The exercise - Please reproduce every row below word for word, in the same order.

Data supplied -
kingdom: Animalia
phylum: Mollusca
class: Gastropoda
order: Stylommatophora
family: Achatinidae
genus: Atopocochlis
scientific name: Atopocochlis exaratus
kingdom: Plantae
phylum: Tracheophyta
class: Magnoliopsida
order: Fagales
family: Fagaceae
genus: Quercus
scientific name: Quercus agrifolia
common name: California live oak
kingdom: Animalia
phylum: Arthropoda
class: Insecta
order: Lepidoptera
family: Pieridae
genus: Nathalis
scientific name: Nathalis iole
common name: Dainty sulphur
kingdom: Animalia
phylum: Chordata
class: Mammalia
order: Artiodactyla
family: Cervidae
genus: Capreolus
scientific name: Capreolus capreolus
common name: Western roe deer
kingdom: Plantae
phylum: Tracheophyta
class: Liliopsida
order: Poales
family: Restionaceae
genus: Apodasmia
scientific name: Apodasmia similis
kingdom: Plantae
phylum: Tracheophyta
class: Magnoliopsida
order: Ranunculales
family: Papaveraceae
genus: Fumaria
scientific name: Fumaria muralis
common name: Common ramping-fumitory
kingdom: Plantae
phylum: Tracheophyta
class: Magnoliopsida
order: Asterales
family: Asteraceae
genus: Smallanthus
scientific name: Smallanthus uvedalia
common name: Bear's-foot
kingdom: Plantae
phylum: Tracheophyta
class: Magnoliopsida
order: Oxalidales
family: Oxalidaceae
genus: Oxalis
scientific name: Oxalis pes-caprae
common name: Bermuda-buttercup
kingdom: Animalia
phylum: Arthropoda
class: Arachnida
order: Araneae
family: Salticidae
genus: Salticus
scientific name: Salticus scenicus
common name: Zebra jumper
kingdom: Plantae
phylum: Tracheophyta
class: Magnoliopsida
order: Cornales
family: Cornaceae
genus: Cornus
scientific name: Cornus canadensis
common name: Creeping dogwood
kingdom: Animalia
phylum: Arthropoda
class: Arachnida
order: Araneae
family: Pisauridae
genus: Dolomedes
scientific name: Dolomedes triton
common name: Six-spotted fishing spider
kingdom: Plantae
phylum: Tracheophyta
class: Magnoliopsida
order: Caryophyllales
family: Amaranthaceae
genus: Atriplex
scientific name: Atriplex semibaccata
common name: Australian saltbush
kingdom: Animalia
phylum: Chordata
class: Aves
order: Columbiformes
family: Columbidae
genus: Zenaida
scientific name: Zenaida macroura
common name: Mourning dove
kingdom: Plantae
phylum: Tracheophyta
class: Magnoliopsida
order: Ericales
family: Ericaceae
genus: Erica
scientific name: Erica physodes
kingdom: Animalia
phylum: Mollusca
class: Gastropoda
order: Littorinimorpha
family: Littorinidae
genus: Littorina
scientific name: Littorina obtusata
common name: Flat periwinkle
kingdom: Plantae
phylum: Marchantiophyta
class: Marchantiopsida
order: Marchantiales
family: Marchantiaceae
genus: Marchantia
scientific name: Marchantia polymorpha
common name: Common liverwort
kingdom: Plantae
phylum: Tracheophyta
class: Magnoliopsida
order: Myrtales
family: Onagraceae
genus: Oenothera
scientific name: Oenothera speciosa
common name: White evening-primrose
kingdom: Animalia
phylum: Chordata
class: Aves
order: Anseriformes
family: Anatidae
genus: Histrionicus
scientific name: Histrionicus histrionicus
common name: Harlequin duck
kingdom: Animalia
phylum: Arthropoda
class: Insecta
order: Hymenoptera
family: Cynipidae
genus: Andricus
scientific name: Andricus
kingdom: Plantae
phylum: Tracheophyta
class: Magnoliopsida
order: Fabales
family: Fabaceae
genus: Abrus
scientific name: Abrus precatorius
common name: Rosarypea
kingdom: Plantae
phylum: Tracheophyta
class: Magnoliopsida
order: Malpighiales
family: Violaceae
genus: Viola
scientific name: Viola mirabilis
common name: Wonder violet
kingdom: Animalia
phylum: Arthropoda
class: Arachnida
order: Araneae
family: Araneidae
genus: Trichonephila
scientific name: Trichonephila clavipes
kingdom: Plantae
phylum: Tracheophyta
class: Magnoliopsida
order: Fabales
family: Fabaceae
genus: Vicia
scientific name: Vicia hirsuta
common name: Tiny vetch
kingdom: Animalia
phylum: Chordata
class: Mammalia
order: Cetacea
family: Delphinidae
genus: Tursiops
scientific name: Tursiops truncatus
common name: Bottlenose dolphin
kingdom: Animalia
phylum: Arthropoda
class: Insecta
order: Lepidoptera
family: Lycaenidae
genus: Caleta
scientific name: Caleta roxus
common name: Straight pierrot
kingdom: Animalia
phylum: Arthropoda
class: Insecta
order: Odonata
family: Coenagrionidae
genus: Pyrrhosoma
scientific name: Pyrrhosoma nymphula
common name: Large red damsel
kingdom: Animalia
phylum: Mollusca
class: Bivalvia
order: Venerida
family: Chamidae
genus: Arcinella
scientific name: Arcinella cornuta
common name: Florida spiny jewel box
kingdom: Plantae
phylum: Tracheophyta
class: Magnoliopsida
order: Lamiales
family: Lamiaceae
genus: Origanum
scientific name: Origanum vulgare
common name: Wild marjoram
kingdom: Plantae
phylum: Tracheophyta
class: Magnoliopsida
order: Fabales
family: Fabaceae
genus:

Problem solution -
kingdom: Animalia
phylum: Mollusca
class: Gastropoda
order: Stylommatophora
family: Achatinidae
genus: Atopocochlis
scientific name: Atopocochlis exaratus
kingdom: Plantae
phylum: Tracheophyta
class: Magnoliopsida
order: Fagales
family: Fagaceae
genus: Quercus
scientific name: Quercus agrifolia
common name: California live oak
kingdom: Animalia
phylum: Arthropoda
class: Insecta
order: Lepidoptera
family: Pieridae
genus: Nathalis
scientific name: Nathalis iole
common name: Dainty sulphur
kingdom: Animalia
phylum: Chordata
class: Mammalia
order: Artiodactyla
family: Cervidae
genus: Capreolus
scientific name: Capreolus capreolus
common name: Western roe deer
kingdom: Plantae
phylum: Tracheophyta
class: Liliopsida
order: Poales
family: Restionaceae
genus: Apodasmia
scientific name: Apodasmia similis
kingdom: Plantae
phylum: Tracheophyta
class: Magnoliopsida
order: Ranunculales
family: Papaveraceae
genus: Fumaria
scientific name: Fumaria muralis
common name: Common ramping-fumitory
kingdom: Plantae
phylum: Tracheophyta
class: Magnoliopsida
order: Asterales
family: Asteraceae
genus: Smallanthus
scientific name: Smallanthus uvedalia
common name: Bear's-foot
kingdom: Plantae
phylum: Tracheophyta
class: Magnoliopsida
order: Oxalidales
family: Oxalidaceae
genus: Oxalis
scientific name: Oxalis pes-caprae
common name: Bermuda-buttercup
kingdom: Animalia
phylum: Arthropoda
class: Arachnida
order: Araneae
family: Salticidae
genus: Salticus
scientific name: Salticus scenicus
common name: Zebra jumper
kingdom: Plantae
phylum: Tracheophyta
class: Magnoliopsida
order: Cornales
family: Cornaceae
genus: Cornus
scientific name: Cornus canadensis
common name: Creeping dogwood
kingdom: Animalia
phylum: Arthropoda
class: Arachnida
order: Araneae
family: Pisauridae
genus: Dolomedes
scientific name: Dolomedes triton
common name: Six-spotted fishing spider
kingdom: Plantae
phylum: Tracheophyta
class: Magnoliopsida
order: Caryophyllales
family: Amaranthaceae
genus: Atriplex
scientific name: Atriplex semibaccata
common name: Australian saltbush
kingdom: Animalia
phylum: Chordata
class: Aves
order: Columbiformes
family: Columbidae
genus: Zenaida
scientific name: Zenaida macroura
common name: Mourning dove
kingdom: Plantae
phylum: Tracheophyta
class: Magnoliopsida
order: Ericales
family: Ericaceae
genus: Erica
scientific name: Erica physodes
kingdom: Animalia
phylum: Mollusca
class: Gastropoda
order: Littorinimorpha
family: Littorinidae
genus: Littorina
scientific name: Littorina obtusata
common name: Flat periwinkle
kingdom: Plantae
phylum: Marchantiophyta
class: Marchantiopsida
order: Marchantiales
family: Marchantiaceae
genus: Marchantia
scientific name: Marchantia polymorpha
common name: Common liverwort
kingdom: Plantae
phylum: Tracheophyta
class: Magnoliopsida
order: Myrtales
family: Onagraceae
genus: Oenothera
scientific name: Oenothera speciosa
common name: White evening-primrose
kingdom: Animalia
phylum: Chordata
class: Aves
order: Anseriformes
family: Anatidae
genus: Histrionicus
scientific name: Histrionicus histrionicus
common name: Harlequin duck
kingdom: Animalia
phylum: Arthropoda
class: Insecta
order: Hymenoptera
family: Cynipidae
genus: Andricus
scientific name: Andricus
kingdom: Plantae
phylum: Tracheophyta
class: Magnoliopsida
order: Fabales
family: Fabaceae
genus: Abrus
scientific name: Abrus precatorius
common name: Rosarypea
kingdom: Plantae
phylum: Tracheophyta
class: Magnoliopsida
order: Malpighiales
family: Violaceae
genus: Viola
scientific name: Viola mirabilis
common name: Wonder violet
kingdom: Animalia
phylum: Arthropoda
class: Arachnida
order: Araneae
family: Araneidae
genus: Trichonephila
scientific name: Trichonephila clavipes
kingdom: Plantae
phylum: Tracheophyta
class: Magnoliopsida
order: Fabales
family: Fabaceae
genus: Vicia
scientific name: Vicia hirsuta
common name: Tiny vetch
kingdom: Animalia
phylum: Chordata
class: Mammalia
order: Cetacea
family: Delphinidae
genus: Tursiops
scientific name: Tursiops truncatus
common name: Bottlenose dolphin
kingdom: Animalia
phylum: Arthropoda
class: Insecta
order: Lepidoptera
family: Lycaenidae
genus: Caleta
scientific name: Caleta roxus
common name: Straight pierrot
kingdom: Animalia
phylum: Arthropoda
class: Insecta
order: Odonata
family: Coenagrionidae
genus: Pyrrhosoma
scientific name: Pyrrhosoma nymphula
common name: Large red damsel
kingdom: Animalia
phylum: Mollusca
class: Bivalvia
order: Venerida
family: Chamidae
genus: Arcinella
scientific name: Arcinella cornuta
common name: Florida spiny jewel box
kingdom: Plantae
phylum: Tracheophyta
class: Magnoliopsida
order: Lamiales
family: Lamiaceae
genus: Origanum
scientific name: Origanum vulgare
common name: Wild marjoram
kingdom: Plantae
phylum: Tracheophyta
class: Magnoliopsida
order: Fabales
family: Fabaceae
genus:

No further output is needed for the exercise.